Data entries
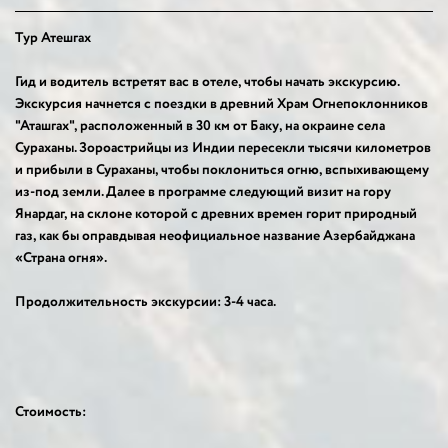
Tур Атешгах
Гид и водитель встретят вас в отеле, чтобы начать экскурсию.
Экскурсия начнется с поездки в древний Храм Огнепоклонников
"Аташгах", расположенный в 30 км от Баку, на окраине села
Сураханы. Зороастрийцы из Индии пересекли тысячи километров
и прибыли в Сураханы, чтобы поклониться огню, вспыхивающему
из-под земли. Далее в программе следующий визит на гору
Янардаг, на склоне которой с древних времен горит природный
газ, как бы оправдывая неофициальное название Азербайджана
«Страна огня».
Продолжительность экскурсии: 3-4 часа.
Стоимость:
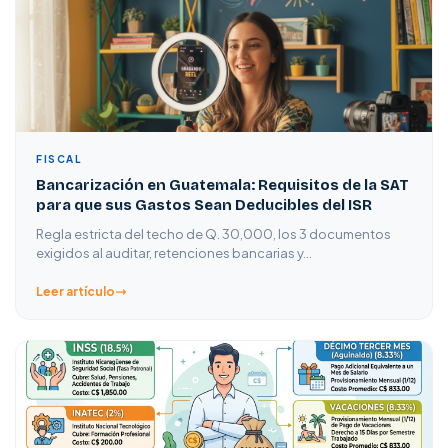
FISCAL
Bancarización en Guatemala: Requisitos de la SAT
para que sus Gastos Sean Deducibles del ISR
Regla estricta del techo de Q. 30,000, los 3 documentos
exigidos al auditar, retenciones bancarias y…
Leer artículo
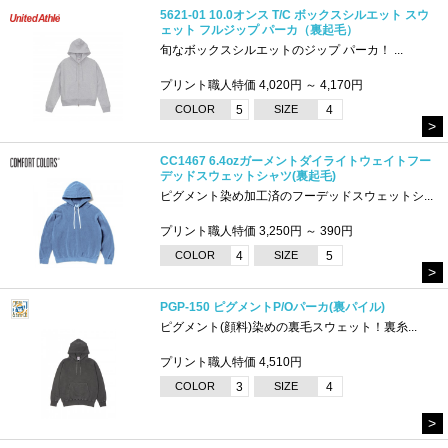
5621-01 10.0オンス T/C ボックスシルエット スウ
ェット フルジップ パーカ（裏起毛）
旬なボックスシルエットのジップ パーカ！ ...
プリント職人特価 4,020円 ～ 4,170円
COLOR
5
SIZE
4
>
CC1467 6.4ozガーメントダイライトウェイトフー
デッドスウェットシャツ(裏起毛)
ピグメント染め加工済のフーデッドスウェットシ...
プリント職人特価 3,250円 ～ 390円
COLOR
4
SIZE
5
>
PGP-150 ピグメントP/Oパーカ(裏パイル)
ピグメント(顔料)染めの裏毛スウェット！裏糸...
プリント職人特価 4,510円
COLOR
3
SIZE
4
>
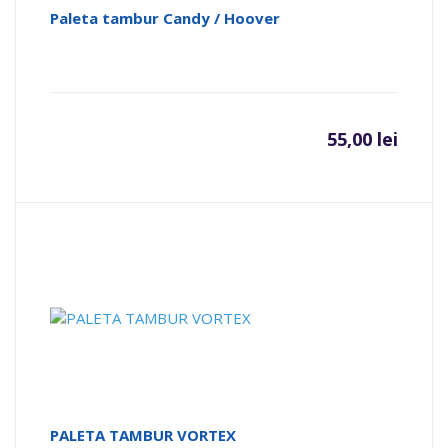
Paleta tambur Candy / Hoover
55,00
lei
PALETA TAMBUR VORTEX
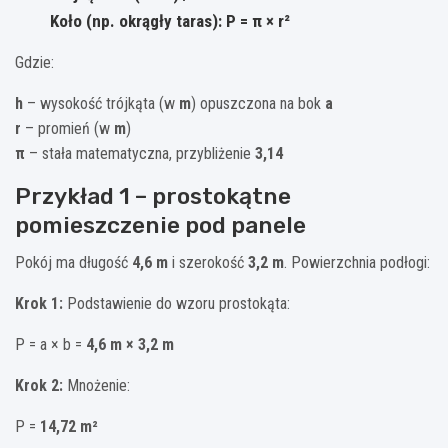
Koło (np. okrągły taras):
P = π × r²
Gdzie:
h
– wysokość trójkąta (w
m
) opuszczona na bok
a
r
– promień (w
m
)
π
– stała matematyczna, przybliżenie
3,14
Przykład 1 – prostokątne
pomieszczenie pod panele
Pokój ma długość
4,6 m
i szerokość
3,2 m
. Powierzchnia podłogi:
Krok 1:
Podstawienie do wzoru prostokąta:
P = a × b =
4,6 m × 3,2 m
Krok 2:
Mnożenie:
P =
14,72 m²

WHAT YOU ARE ASKED TO DO ->
Among the lines of the data, identify those with the word "чтобы". Copy each of them.

REPLY ->
Гид и водитель встретят вас в отеле, чтобы начать экскурсию.
и прибыли в Сураханы, чтобы поклониться огню, вспыхивающему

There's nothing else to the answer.